Given entries Block Start
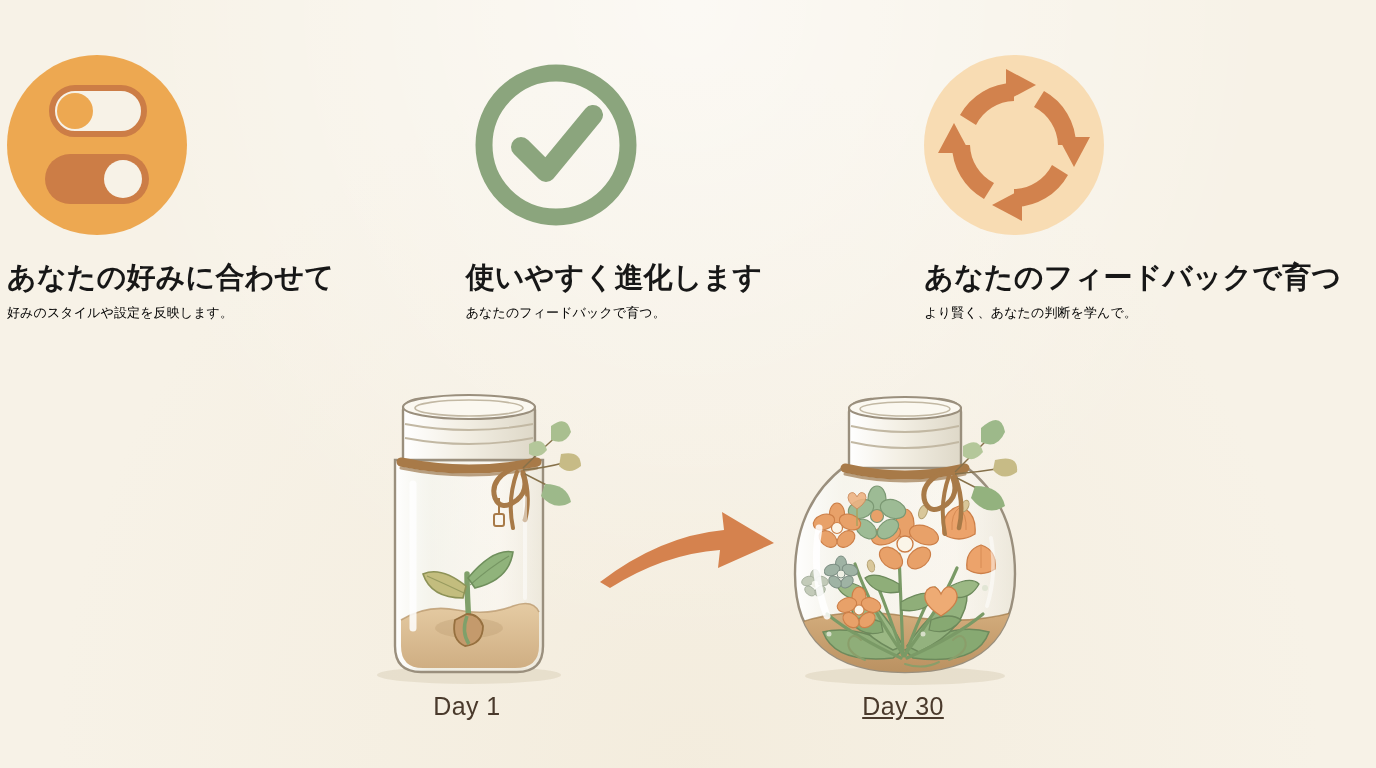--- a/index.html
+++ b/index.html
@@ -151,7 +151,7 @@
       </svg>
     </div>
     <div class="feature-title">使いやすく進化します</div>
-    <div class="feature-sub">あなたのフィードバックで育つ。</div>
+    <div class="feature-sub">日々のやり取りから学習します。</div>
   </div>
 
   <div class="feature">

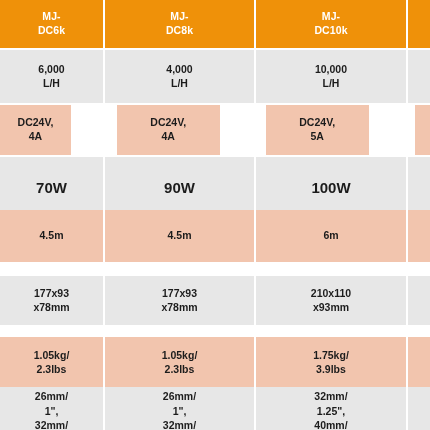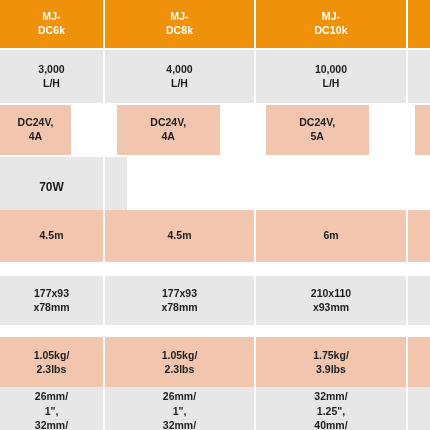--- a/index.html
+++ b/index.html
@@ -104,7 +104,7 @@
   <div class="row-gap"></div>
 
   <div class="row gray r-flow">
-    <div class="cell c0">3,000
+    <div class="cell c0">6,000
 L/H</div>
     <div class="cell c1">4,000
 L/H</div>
Given entries Block End
In the data above, how many lines include the word "cell"? Answer with the number only.

- _Problem solution_
3